Landim afirmou que é “impossível” dar um prazo para o desfecho de todos os acordos em aberto. “Toda vez que a gente consegue equacionar dentro daqueles valores que eu falei, a gente tem tido acordos. Então é muito difícil, porque isso depende não só do Flamengo. Depende das famílias e do tempo delas”, declarou.

O presidente do clube também disse que o clube estabeleceu um valor limite para a indenização e que não irá negociar além dele. A quantia não foi informada.

Investigação em aberto

Ninguém foi criminalmente responsabilizado pelo incêndio até agora.
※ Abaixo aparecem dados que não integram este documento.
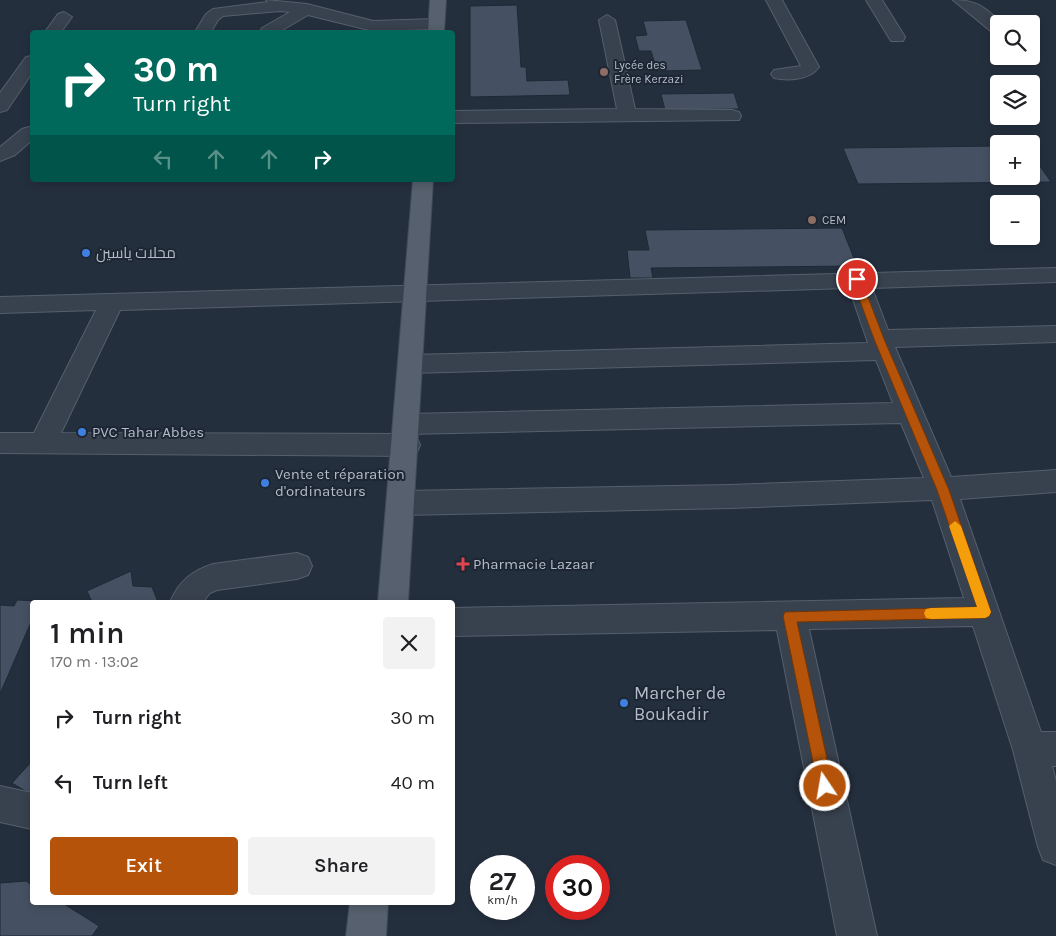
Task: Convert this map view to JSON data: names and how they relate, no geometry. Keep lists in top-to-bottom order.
{
  "places": {
    "other": [
      "Lycée des Frère Kerzazi",
      "CEM",
      "محلات ياسين",
      "PVC Tahar Abbes",
      "Vente et réparation d'ordinateurs",
      "Marcher de Boukadir"
    ],
    "health": ["Pharmacie Lazaar"]
  },
  "page": {
    "map_buttons": ["+", "−"],
    "turn": ["30 m", "Turn right"],
    "heading": ["1 min", "170 m · 13:02"],
    "list": [
      {
        "name": "Turn right",
        "value": "30 m"
      },
      {
        "name": "Turn left",
        "value": "40 m"
      }
    ],
    "buttons": ["Exit", "Share"],
    "speed": "27 km/h",
    "limit": "30"
  }
}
Um relatório pedindo o indiciamento de pessoas do clube foi entregue ao Ministério Público do Rio de Janeiro em 2019. Entretanto, o órgão devolveu o documento e pediu complemento às investigações.

“É uma questão complexa, que envolve muita gente, crianças, então é natural que isso se estenda por um período relativamente grande para que se tenha certeza absoluta e se possa apurar efetivamente quem são os responsáveis e os culpados pelo que aconteceu no incêndio”, disse D’Ivanenko.

O presidente do Flamengo Rodrigo Landim disse que nenhum funcionário foi afastado depois da tragédia. “Encaramos o acidente como oportunidade de melhoria. Então, a gente queria identificar as causas para eliminá-las, para que isso nunca mais pudesse acontecer. Essa sempre foi a nossa grande preocupação”.